One clear thing, he says, is that more needs to be done, even though the industry is brimming with new solutions, approaches, strategies and initiatives to try and solve the puzzle of Know Your Customer (KYC) and identity.
"In a digital world, identity cannot be viewed in isolation. There are a multitude of factors that are linked to an individual or entity. How that final identity is made up needs to have context, based on the individual use-case, value, customer-experience and similar."
And while the world has been moving online for some time now, the Covid-19 pandemic accelerated this shift, with increased use of online banking, healthcare apps, mobile wallets, gaming websites and even streaming platforms. There are many more opportunities to defraud businesses and individuals because it's harder to know who that person is in an online world.

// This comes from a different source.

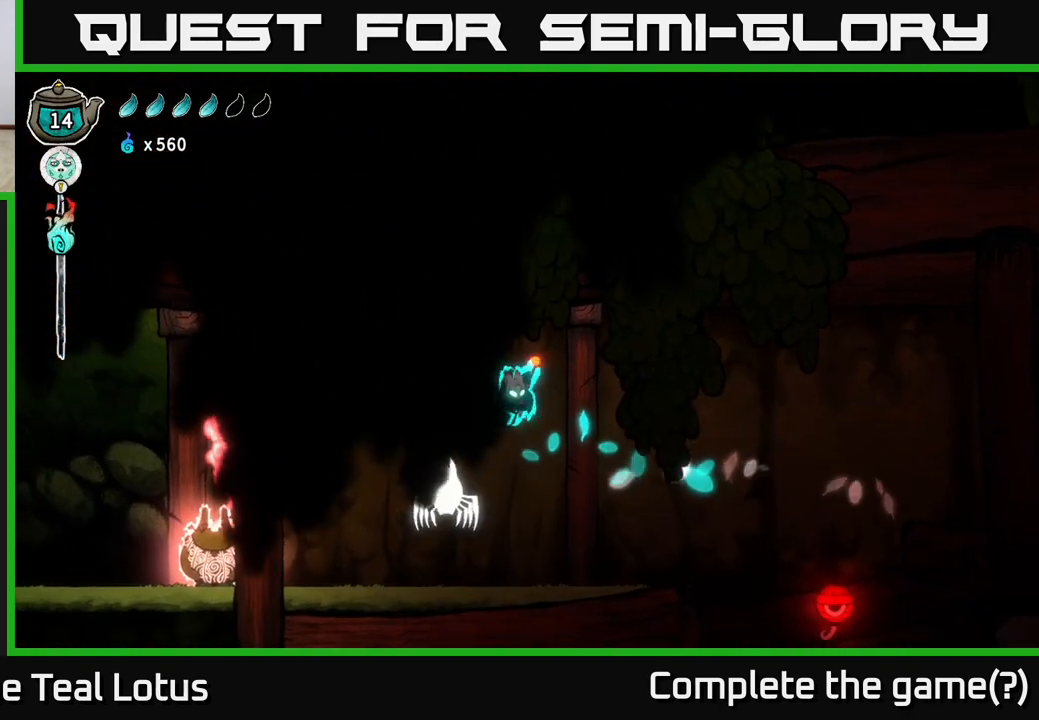
{"buttons": ["A"], "left_stick": "right", "right_stick": "center", "events": [[167, "X", "down"], [283, "X", "up"], [383, "left_stick", "right"], [433, "A", "down"]]}
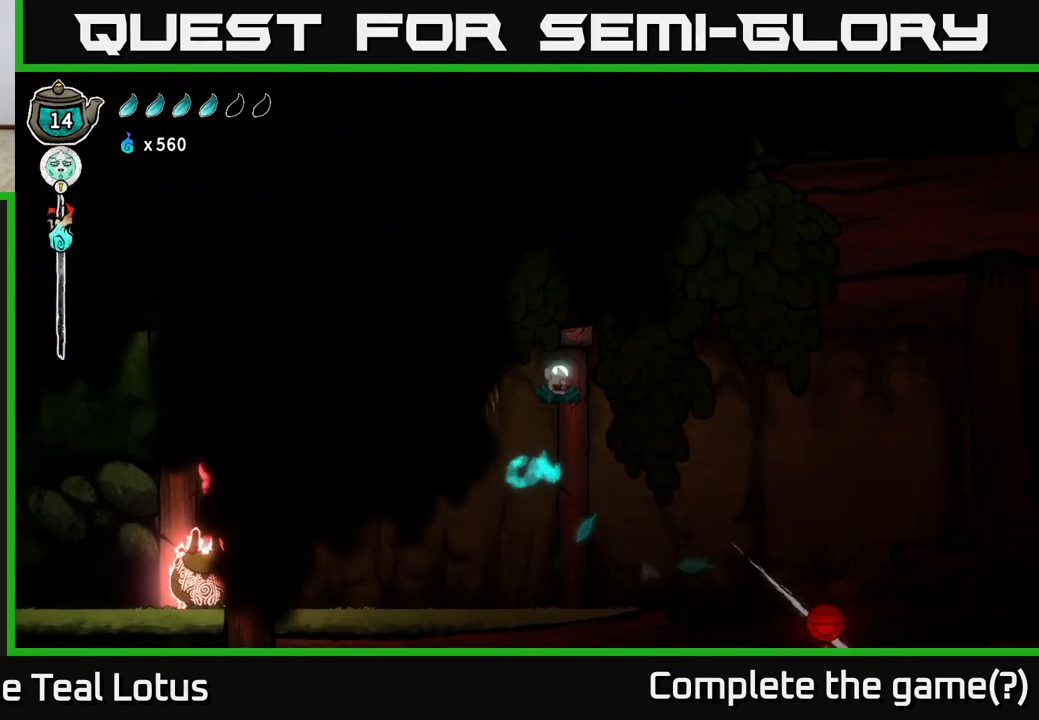
{"buttons": [], "left_stick": "down-left", "right_stick": "center", "events": [[50, "X", "down"], [83, "A", "up"], [117, "left_stick", "left"], [150, "X", "up"], [283, "left_stick", "right"], [467, "left_stick", "down-left"]]}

The need to prove that an online user is who they say they are have never been greater, but particularly for those organisations who deal with high-risk transactions and sensitive data, such as financial services and healthcare, explains Strydom. "Dealing with the full digital identity and KYC journey within the customer ecosystems enables organisations to implement and provide their products and services to digital consumers. This is the last mile and the most complex part of digitisation."
It's about creating the ability to move the customer from an essential onboarding and digital identity to a customer that can participate in the full digital ecosystem.
This, he says, is where orchestration technology fits into the equation. It solves the complex challenges associated with anti-money laundering (AML), KYC, Know-Your-Business (KYB) and fraud management bringing these together to make them more effective within a customer journey.
He says in today's digital and virtual world, where technology is so advanced, traditional KYC strategies are not enough and organisations should instead look to orchestration platforms to properly deal with their digital customer.
Gartner forecast that by 2023, 75% of organisations will be using a single vendor with strong identity orchestration capabilities and connections to many other third parties for identity proofing and affirmation, which is an increase from fewer than 15% today.
Orchestration platforms comprise automated workflow decisioning, seamless third-party vendor integration and workflow builders. However, while many onboarding and identity proofing vendors are known to have 'orchestration' capabilities, they stop at creating one key element. Without the remaining two features, they cannot adequately orchestrate across the entire customer journey and ecosystem.
There is already a plethora of onboarding technologies, including biometrics and other great KYC technologies. Still, these generally do not manage the complexity of how consumers are interacting across an interoperable product and services ecosystem. "This is why digital identity and orchestration platforms are now the hottest topics in town because they were designed to deal with the complexity that organisations need to navigate."
He says there is a requirement to co-ordinate multiple channels, multiple products, multiple services, multiple data providers and multiple vendors across a customer ecosystem. Orchestration platforms enable organisations to navigate this from one singular solution. "Orchestration enables the company to bring these together to make sure the customer experience isn't too arduous or disjointed."
Finally, he says critical to any data protection strategy is one that harnesses the benefits of digital identity verification and authentication. By employing orchestration to help with onboarding and KYC, organisations can protect their customers in today's digital world while digitally improving access to their products and services.
In turn, this will see customers being empowered, gaining more control of their data, and defining who they want to do business with.